* _PROMPT_: Repeat each record word for word.
START TASK DATA
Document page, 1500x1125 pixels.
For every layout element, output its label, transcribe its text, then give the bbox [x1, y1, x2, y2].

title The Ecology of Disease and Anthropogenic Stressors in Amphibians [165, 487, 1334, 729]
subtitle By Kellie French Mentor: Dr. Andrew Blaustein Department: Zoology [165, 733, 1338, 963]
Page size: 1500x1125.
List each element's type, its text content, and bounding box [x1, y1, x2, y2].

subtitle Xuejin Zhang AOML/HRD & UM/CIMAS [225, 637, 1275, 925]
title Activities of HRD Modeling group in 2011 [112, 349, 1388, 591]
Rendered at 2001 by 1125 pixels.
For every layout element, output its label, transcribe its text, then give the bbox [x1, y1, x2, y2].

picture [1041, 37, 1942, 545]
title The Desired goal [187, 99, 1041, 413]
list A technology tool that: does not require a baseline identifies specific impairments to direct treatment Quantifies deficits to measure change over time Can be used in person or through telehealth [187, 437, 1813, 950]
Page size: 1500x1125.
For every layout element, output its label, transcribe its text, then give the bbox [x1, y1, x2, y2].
END TASK DATA
* _FINISHED TASK_:
Document page, 1500x1125 pixels.
For every layout element, output its label, transcribe its text, then give the bbox [x1, y1, x2, y2].

title The Ecology of Disease and Anthropogenic Stressors in Amphibians [165, 487, 1334, 729]
subtitle By Kellie French Mentor: Dr. Andrew Blaustein Department: Zoology [165, 733, 1338, 963]
Page size: 1500x1125.
List each element's type, its text content, and bounding box [x1, y1, x2, y2].

subtitle Xuejin Zhang AOML/HRD & UM/CIMAS [225, 637, 1275, 925]
title Activities of HRD Modeling group in 2011 [112, 349, 1388, 591]
Rendered at 2001 by 1125 pixels.
For every layout element, output its label, transcribe its text, then give the bbox [x1, y1, x2, y2].

picture [1041, 37, 1942, 545]
title The Desired goal [187, 99, 1041, 413]
list A technology tool that: does not require a baseline identifies specific impairments to direct treatment Quantifies deficits to measure change over time Can be used in person or through telehealth [187, 437, 1813, 950]
Page size: 1500x1125.
For every layout element, output its label, transcribe its text, then give the bbox [x1, y1, x2, y2].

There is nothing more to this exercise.